Nach dem Machtwechsel in Athen

"Die gleichen Versprechungen, die gleichen Slogans"

Der griechische Präsident Karolos Papoulias (re.) begrüßt Syriza-Chef Alexis Tsipras im Präsidentenpalast in Athen, 26. Januar 2015
Am Ziel: Präsident Karolos Papoulias (re.) begrüßt Syriza-Chef Alexis Tsipras © dpa / Simela Pantzartzi
Heinz A. Richter im Gespräch mit Vladimir Balzer und Axel Rahmlow · 26.01.2015
Mit Alexis Tsipras wird sich nicht viel ändern - das sagt der Griechenland-Kenner Heinz A. Richter. Der renommierte Historiker vergleicht Tsipras mit Papandreaou. Die für Athen so typische Vetternwirtschaft werde auch der Syriza-Chef nicht überwinden.
"Mich erinnert Alexis Tsipras an Andrea Papandreou Anfang der 80er-Jahre. Die gleichen Versprechungen, die gleichen Slogans, und hinterher kam die Pasok raus - und die Pasok war nichts weiter als eine Klientel-Partei in einem gesamt-klientelistischen System."
Zu diesem ernüchternden Urteil kommt der Heidelberger Historiker Heinz A. Richter, ausgewiesener Experte auf dem Gebiet der griechischen und zypriotischen Geschichte des 20. und 21. Jahrhunderts, im Gespräch mit Deutschlandradio Kultur.

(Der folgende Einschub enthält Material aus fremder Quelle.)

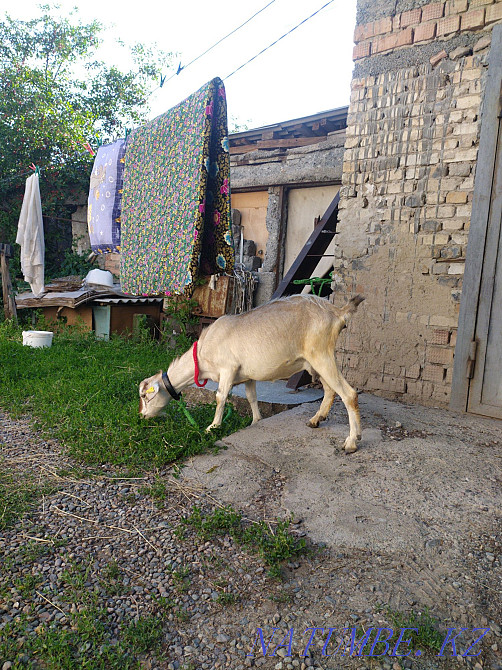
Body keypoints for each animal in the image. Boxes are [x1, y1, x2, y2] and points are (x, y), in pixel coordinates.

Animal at [139, 293, 364, 453]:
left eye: (145, 396)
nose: (142, 416)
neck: (202, 356)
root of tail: (337, 311)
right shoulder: (247, 376)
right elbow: (251, 397)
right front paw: (256, 421)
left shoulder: (228, 368)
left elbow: (220, 397)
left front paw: (212, 427)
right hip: (316, 362)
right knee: (330, 390)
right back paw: (316, 420)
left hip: (321, 354)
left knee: (349, 394)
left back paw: (352, 442)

Richter, der lange Jahre selbst in Griechenland gelebt hat, warnt davor, die politische Kultur am Peloponnes mit der in Westeuropa zu vergleichen:"Der westeuropäische Klientelismus so, wie wir ihn kennen, sind die FDP und die Hoteliers. In Griechenland und anderen Balkanstaaten ist es ein komplettes System von oben bis nach unten", sagt Richter.

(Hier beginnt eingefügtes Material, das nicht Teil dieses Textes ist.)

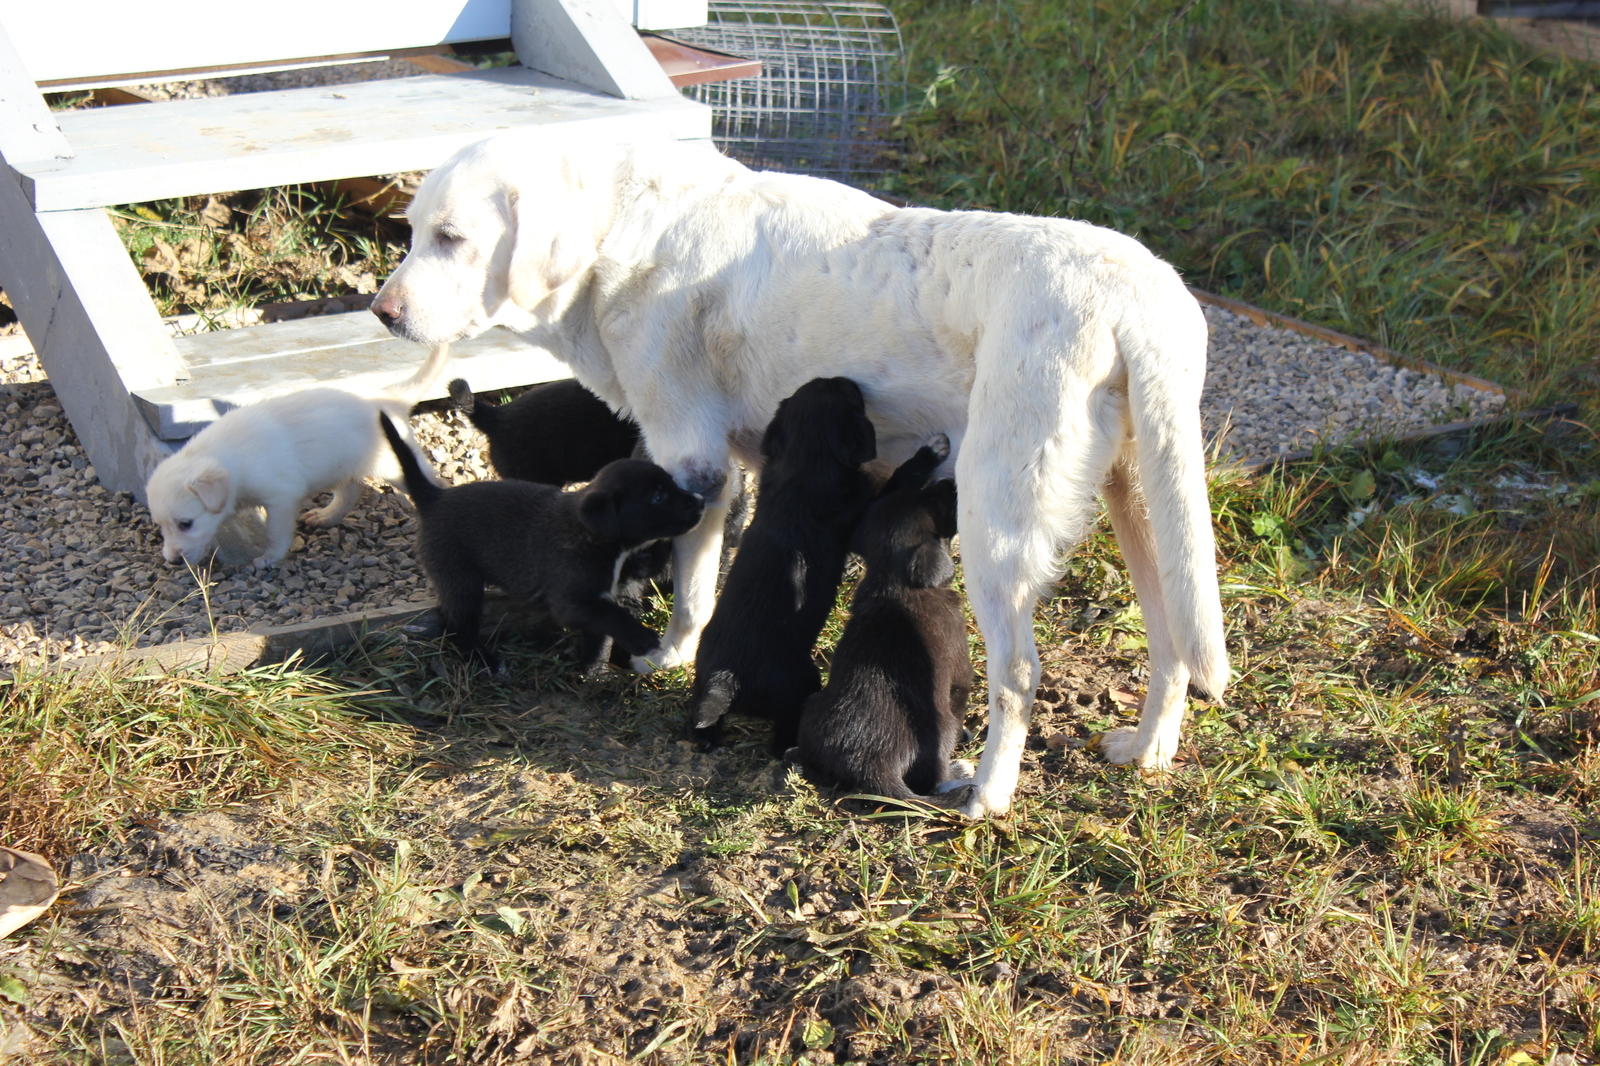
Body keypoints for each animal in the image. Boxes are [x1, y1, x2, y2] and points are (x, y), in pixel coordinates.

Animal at [145, 347, 451, 563]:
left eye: (186, 524)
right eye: (161, 526)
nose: (172, 561)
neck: (229, 460)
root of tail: (389, 397)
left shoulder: (281, 498)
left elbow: (275, 531)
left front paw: (270, 558)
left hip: (393, 464)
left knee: (432, 482)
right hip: (341, 465)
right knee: (350, 492)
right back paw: (326, 516)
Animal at [380, 408, 707, 672]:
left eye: (671, 485)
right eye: (658, 497)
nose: (701, 501)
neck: (595, 538)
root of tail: (435, 498)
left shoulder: (599, 598)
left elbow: (600, 636)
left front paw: (593, 673)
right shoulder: (571, 602)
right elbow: (613, 616)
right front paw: (641, 639)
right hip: (461, 579)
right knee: (459, 626)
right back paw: (484, 661)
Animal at [694, 377, 883, 752]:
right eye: (849, 396)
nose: (842, 377)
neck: (802, 464)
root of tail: (726, 680)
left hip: (702, 672)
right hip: (800, 681)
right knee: (783, 728)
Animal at [790, 435, 972, 797]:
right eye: (939, 503)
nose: (951, 482)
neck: (893, 583)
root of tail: (871, 764)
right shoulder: (961, 671)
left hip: (814, 704)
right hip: (939, 732)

Willensbildung in griechischen Parteien mit Westeuropa nicht zu vergleichen
Griechische Parteien seien zu vergleichen mit Klientel-Pyramiden, und der Wechsel zwischen den verschiedenen Parteien erfolge durch zwei Dinge:
"Der griechische Wähler stimmt nicht für etwas, er glaubt an keine Theorie, sondern er stimmt gegen jene Partei, die ihm in der vergangenen Legislaturperiode den erwarteten Gefallen nicht getan hat. Das ist Punkt eins. Punkt zwei, und das ist typisch für Syriza: Machtwechsel finden statt, indem Sub-Klientelnetzwerke die eine Pyramide verlassen und in eine andere übertreten."
Das griechische Parteiensystem, so beschreibt es Richter, habe nichts mit der Willensbildung von unten nach oben zu tun, wie man es von westeuropäischen Parteien kenne, sondern man habe "einen Chef plus ein paar Granden" und diese steuerten "diese sogenannten Parteien".

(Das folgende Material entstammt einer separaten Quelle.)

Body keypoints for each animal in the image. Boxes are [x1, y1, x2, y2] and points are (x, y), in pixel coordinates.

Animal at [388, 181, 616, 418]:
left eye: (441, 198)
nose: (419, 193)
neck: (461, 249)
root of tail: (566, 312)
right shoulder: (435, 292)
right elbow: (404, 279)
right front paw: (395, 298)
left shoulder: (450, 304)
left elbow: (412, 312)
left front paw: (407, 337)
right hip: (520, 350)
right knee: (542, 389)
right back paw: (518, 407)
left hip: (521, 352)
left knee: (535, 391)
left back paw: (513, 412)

Heinz. A. Richter, Jahrgang 1939, studierte Geschichte, Politikwissenschaft und Anglistik an der Universität Heidelberg. Im Anschluss lebte er etliche Jahre in Griechenland. Von 1991 bis 2003 war er außerplanmäßiger Professor für griechische und zypriotische Zeitgeschichte an der Universität Mannheim. Richter arbeitet ausschließlich zur Geschichte Griechenlands und Zyperns im 20. und beginnenden 21. Jahrhundert.